Modern trucks that meet current emissions standards come with diesel particulate filters to capture toxic diesel particulate matter and selective catalytic reduction systems to NOx emissions. Cliff emphasized that reducing diesel PM is important to cut cancer and other health risks.
“Glider builders have been circumventing the requirements for these important emissions controls by using pre-2007 remanufactured engines, misusing a loophole in the provisions to sell thousands of dirty trucks each year with completely uncontrolled emissions,” Cliff pointed out.
Congressman Jamie Raskin of Maryland remarked that he was “baffled and confounded” as to why the EPA would consider repealing this rule. Raskin noted that after one of the largest manufacturers of gliders, Fitzgerald Glider Kits, located in Tennessee, failed to secure a legislative repeal of the glider kits rule via the annual appropriations process, Fitzgerald’s owners met directly with Pruitt this past May.
According to Raskin, Fitzgerald’s petition included new information on glider vehicle criteria pollutant emissions which purported to show that glider vehicles were less polluting than non-glider vehicles.
Though opponents of the exemption came out in droves – at least during the earlier part of the hearing – glider builder and trucker Farrell “Dale” Clark Jr., president of D & B Trucks, said he fully supported the proposal.
“Glider engines, glider kits and glider vehicles are used parts that still have adequate life in them,” Clark explained. “By recycling gliders, we can further the life of the existing parts that are so costly to buy new.”
In his comments, Clark stressed that the only new parts in a glider kit are the cab and the hood; the remaining parts of the truck are all used parts.
“In no way should a glider be considered a new truck, subject to the new emissions rules set forth in August 2016 because all major components are used and already exist,” he explained.
Clark referenced a study recently conducted by Tennessee Tech University (TTU) comparing NOx levels in older engines versus new engines.
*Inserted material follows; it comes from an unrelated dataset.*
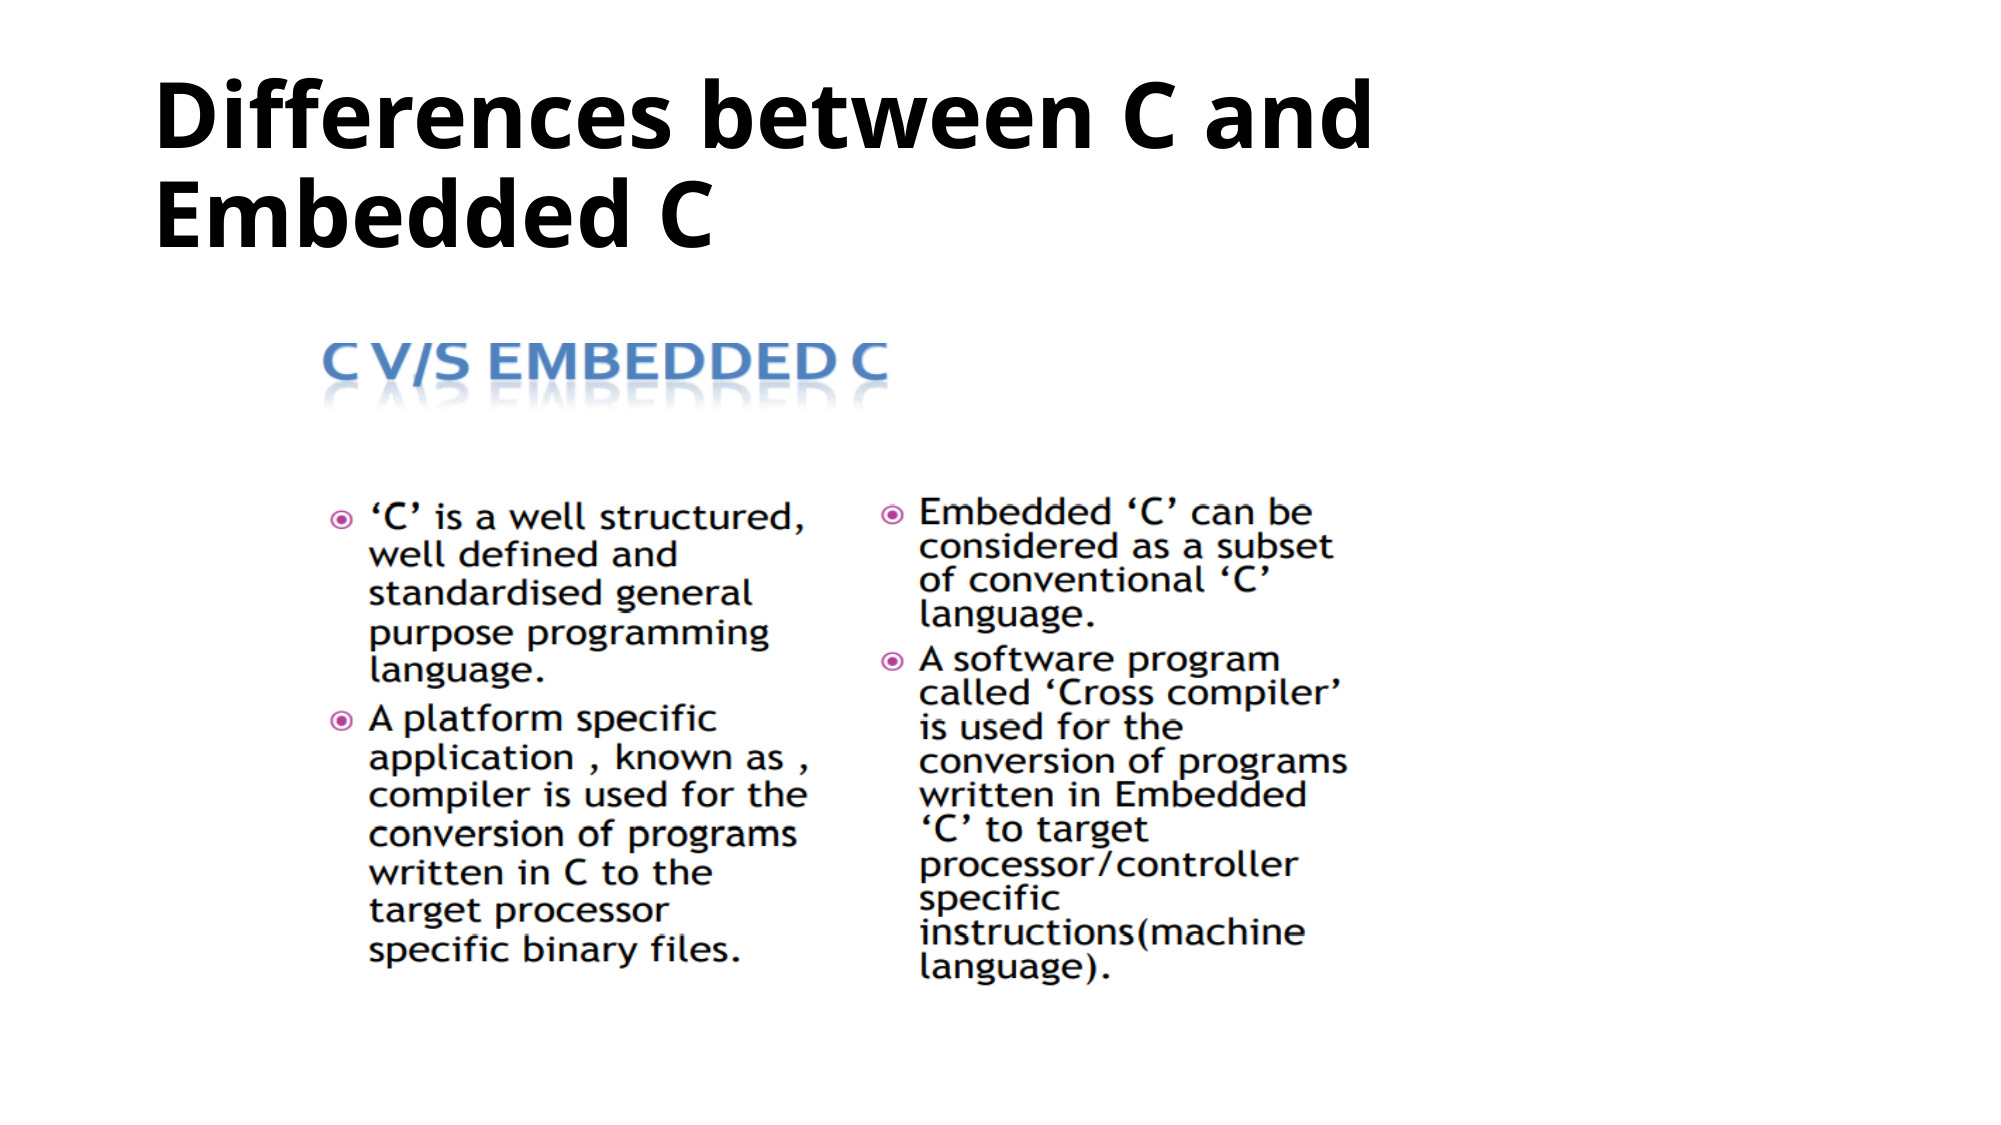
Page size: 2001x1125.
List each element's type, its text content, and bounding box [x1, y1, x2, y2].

He said the study found that older engines are just as clean – and some even better – than the new ones today, mainly due to cleaner sulfur content.
Cliff, however, in his comments, noted that TTU study is “invalid and lacks scientific credibility.”
In addition, Raskin had this to say about the study: “It is important to note that the study, run by Tennessee Tech University, has been criticized by experts for its poor and shoddy quality and has provoked serious ethical questions about the university’s academic independence and its cozy relationship with Fitzgerald,” he stated, adding that the study was done at Fitzgerald’s request and paid for with grant money from Fitzgerald.
But during his presentation, Clark also cited a Nov. 15 statement released from Pruitt that encouraged Americans to recycle more. Clark claimed that according to most recent data from 2007, recycling and reclaimed and reused activities created more than 750,000 jobs and $6.7 billion in tax revenues.
“We really should be thanking our glider builders,” he urged. “We should be encouraging every trucker in this country to use a glider, or should I say a recycled truck. This is exactly what we do in our business. We recycle old trucks, not only do we create hundreds of jobs, we save our trucking industry thousands of dollars.”
EPA estimates that about 10,000 gliders are manufactured annually and make up about 5% of the entire Class 8 truck market. However, the agency previously said gliders could account about one-third of all nitrogen oxides and particulate matter emissions from the sector.
Written comments regarding the proposed repeal will be accepted until Jan. 5.